Holmes’s father lifted an eyebrow. “And the woman who painted that portrait you were admiring in the hall was Professor Moriarty’s daughter, and she presented it to our family as an apology for her father’s actions. The past’s actions may echo, but you shouldn’t take it to mean that we’re predestined. Your father may like solving mysteries, but ever since he moved to the States, he’s seemed to be happier as a spectator. I imagined it helped him to be away from Leander’s influence. My brother is an actual agent of chaos.”
“Do you know when he’s getting in? Leander?”
“Tonight or tomorrow,” he said, checking his watch. “One can never really be exact, with him. The world must reshape itself around his desires. He’s much like Charlotte in that way. Not content to observe, not even content to mete out justice. Working for the benefit of others has never been their primary goal.”
I leaned forward, despite myself. Alistair Holmes was like a relic from a long-ago time—his formal language and determined stare. It was hypnotic, almost, and I didn’t resist the spell he cast. “Then what do you think Charlotte and Leander’s goals are?”
“To assert themselves on the world, or so I’ve always thought.” He shrugged. “They aren’t content to act behind the scenes. They always manage to be caught up in the play itself. In that way, I suppose they’re both more like Sherlock than any of the rest of us. He was always the would-be magician of the family. Do you know, I toiled away at the Ministry of Defense for years—I was the architect of some small international conflicts—and yet I rarely stepped out from behind my desk. I was content to move theoretical armies in a theoretical battleground, and let others make those ideas real. My son Milo does similar work. In many ways, for good or ill, he’s made himself from that mold.”
“But is that the best way?” I heard myself ask. I hadn’t meant to challenge him; it’d just slipped out. “Don’t you think it’s better to see the consequences of your actions firsthand, so that you can learn from them and make smarter decisions in the future?”

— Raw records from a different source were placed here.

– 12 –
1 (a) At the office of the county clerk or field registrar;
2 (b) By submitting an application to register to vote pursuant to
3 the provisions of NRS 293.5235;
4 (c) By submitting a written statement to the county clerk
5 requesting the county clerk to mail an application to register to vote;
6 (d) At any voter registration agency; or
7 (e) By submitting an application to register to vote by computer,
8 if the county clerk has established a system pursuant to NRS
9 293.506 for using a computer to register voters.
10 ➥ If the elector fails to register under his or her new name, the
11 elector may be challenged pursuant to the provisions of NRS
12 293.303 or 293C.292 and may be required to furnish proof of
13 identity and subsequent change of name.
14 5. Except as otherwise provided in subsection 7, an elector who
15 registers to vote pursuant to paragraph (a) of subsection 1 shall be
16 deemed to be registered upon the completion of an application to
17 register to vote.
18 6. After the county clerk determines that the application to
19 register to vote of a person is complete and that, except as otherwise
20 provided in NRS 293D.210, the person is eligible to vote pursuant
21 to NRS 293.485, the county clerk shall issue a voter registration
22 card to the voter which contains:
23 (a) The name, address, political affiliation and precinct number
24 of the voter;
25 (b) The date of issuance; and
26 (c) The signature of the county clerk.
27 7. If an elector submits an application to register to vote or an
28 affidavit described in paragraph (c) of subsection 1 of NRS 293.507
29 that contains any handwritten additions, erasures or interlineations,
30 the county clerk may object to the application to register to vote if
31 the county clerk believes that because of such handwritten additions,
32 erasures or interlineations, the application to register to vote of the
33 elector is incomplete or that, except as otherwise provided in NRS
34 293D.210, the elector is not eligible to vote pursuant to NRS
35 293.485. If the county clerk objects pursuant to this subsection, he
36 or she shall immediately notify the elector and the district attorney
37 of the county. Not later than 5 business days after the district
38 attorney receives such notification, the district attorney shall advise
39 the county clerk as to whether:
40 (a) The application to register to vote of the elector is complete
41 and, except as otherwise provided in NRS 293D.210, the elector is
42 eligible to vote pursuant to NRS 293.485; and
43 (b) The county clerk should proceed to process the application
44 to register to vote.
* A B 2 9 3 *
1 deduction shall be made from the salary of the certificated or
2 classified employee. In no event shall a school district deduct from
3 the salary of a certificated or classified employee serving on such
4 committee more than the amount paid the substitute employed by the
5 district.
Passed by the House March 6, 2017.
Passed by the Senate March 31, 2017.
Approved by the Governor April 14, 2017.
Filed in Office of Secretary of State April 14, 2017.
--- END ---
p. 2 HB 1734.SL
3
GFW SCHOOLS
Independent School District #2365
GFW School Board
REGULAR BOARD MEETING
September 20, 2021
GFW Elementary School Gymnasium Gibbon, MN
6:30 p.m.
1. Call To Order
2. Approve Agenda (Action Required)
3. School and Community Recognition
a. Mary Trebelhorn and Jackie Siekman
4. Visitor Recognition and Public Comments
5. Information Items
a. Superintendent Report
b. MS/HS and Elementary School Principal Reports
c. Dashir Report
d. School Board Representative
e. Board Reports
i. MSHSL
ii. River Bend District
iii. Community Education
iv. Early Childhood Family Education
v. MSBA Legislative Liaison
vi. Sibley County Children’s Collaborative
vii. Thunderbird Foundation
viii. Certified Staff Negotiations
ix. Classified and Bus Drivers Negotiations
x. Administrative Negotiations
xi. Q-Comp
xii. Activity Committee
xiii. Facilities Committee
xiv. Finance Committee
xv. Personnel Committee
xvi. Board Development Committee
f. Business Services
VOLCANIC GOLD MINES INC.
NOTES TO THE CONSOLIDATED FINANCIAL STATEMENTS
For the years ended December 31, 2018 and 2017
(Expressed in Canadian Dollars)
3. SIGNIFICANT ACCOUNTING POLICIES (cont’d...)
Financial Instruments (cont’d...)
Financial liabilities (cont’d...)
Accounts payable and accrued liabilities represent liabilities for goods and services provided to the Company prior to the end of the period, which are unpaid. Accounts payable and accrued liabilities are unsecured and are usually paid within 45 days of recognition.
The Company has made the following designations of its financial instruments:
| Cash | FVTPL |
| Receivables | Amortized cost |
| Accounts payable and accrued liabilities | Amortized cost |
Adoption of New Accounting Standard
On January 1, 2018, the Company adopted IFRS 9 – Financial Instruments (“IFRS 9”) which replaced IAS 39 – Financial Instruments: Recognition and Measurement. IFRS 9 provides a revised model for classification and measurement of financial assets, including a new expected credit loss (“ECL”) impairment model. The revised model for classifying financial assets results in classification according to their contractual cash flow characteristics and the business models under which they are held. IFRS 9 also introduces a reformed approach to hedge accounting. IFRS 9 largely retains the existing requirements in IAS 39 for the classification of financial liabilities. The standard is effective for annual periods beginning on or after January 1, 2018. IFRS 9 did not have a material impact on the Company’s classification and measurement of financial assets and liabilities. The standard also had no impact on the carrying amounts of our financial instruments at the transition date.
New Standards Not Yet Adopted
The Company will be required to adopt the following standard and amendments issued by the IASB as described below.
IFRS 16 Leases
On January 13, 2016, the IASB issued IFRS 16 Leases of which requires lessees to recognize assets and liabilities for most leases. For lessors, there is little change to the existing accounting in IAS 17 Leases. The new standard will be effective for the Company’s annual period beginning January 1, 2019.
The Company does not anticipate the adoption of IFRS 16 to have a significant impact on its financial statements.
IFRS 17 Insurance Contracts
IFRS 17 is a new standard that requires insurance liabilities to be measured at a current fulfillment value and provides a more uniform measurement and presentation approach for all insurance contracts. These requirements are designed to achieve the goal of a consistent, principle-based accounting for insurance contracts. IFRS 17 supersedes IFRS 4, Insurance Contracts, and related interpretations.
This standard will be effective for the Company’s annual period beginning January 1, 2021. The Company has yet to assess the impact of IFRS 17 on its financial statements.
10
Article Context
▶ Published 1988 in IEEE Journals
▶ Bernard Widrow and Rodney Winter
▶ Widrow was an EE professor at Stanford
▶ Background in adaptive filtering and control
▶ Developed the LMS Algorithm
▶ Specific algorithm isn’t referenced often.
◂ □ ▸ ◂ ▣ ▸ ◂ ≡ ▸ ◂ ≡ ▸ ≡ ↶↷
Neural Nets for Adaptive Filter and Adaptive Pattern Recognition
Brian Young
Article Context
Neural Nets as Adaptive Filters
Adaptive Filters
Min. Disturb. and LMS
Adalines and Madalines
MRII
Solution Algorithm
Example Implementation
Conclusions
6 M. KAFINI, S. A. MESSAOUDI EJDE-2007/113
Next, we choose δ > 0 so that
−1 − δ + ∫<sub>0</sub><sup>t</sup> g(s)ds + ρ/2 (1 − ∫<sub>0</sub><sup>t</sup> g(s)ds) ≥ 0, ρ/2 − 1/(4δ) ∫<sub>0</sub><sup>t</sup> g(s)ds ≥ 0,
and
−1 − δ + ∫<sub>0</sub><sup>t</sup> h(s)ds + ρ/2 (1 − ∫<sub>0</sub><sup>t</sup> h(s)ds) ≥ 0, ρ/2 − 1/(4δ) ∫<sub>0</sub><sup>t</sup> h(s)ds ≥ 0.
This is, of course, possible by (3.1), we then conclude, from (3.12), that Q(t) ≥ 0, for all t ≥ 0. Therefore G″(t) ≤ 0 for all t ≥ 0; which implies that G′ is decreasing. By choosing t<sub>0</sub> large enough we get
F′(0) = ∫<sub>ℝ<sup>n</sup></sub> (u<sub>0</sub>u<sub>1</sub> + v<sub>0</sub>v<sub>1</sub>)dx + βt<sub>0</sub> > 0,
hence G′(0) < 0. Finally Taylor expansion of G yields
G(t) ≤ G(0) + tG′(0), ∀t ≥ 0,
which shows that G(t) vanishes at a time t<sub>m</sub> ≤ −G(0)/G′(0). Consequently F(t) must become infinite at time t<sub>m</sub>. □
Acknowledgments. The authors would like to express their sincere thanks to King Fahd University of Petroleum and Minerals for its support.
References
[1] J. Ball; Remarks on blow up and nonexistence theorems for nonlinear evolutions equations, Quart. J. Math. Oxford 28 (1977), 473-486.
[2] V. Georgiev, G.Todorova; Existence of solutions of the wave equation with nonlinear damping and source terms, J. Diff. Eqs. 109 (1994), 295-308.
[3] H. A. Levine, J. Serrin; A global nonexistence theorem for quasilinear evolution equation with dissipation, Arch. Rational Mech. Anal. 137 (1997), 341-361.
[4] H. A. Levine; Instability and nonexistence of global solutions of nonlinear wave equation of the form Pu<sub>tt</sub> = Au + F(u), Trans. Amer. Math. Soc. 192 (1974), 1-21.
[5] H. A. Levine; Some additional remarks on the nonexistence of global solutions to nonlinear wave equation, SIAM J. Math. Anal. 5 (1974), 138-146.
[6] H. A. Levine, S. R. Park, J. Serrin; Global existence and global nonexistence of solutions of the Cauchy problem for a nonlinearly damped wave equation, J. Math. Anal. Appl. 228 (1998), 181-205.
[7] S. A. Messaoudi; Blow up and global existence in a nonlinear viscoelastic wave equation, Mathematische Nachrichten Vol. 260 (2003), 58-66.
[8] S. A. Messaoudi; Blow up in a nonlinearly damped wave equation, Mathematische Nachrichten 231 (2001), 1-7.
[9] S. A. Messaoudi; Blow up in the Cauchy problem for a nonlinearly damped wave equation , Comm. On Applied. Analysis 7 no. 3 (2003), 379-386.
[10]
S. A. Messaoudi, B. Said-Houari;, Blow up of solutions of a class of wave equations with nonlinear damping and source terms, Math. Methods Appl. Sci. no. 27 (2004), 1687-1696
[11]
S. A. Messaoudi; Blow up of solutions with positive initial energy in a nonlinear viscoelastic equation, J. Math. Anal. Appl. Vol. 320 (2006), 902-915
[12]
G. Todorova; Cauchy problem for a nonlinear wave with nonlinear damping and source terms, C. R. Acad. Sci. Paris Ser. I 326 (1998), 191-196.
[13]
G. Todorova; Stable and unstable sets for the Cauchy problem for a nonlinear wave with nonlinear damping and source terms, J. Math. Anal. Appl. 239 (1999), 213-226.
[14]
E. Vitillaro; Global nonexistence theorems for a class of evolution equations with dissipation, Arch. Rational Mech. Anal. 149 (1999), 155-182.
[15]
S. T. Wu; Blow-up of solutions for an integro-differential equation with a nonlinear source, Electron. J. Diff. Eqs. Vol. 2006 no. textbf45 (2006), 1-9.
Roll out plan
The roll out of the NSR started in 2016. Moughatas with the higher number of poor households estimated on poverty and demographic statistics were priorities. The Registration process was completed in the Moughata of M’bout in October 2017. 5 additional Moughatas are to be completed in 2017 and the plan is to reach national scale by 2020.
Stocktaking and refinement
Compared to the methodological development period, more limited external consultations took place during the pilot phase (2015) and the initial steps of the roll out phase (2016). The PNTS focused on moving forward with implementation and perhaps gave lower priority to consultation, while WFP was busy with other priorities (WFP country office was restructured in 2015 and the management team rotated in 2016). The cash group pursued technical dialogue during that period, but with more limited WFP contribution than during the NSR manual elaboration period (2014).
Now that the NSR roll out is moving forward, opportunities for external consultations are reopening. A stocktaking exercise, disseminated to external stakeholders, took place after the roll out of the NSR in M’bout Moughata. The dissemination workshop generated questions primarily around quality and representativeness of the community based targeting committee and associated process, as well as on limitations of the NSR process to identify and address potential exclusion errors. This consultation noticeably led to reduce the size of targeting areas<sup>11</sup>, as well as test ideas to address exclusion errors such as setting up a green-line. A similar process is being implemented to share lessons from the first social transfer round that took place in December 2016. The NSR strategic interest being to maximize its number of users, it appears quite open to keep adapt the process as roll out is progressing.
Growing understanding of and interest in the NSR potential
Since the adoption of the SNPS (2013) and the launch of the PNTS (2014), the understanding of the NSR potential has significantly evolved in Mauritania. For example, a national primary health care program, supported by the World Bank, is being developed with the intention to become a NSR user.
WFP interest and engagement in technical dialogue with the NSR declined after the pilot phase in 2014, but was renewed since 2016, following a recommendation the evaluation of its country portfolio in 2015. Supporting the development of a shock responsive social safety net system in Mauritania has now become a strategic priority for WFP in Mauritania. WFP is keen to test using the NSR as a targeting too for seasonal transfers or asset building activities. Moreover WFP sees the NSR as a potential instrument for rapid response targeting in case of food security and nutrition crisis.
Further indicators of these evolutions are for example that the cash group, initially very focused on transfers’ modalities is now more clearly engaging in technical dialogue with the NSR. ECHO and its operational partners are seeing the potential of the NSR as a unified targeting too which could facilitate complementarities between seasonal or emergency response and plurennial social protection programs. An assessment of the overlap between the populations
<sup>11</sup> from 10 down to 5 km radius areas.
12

“You’re a thoughtful boy,” he said, though I wasn’t sure if he meant it. “Do you think I should have insisted that Charlotte stay and watch the fallout from her actions, after that debacle with August Moriarty, instead of sending her away for a fresh start?”
“I—”
“There are many ways of taking responsibility. We don’t always have to pay for our sins with our blood, or by sacrificing our futures. But I hear Charlotte down the hall, so we should change the subject.” He squinted at me. “You know, you aren’t what I imagined.”
“What did you expect?” I asked, feeling self-conscious all of a sudden. I wasn’t built for these sorts of deep-sea conversations, all murky ocean floor.
“Something rather less than you are.” He stood and walked to the window, looking over the dark hills that rolled down to the water. “It’s a shame.”
“What is?” I asked, but Holmes was rapping sharply on the study door.
“Mother is going to kill me,” she said when I opened it. “We should all be downstairs five minutes ago. Hello, Dad.”
“Lottie,” he said, without turning around. “I’ll be there soon. Why don’t you show Jamie down to the dining room?”
“Of course.” She tucked her hand into my arm in a matter-of-fact way. Were we still fighting? Had we been fighting in the first place? I was exhausted by this train of thought, and anyway, it didn’t matter, not in her family’s sprawling house in the dead of winter. I was getting the sense that, without Holmes as my translator, I wasn’t going to make it through this week alive.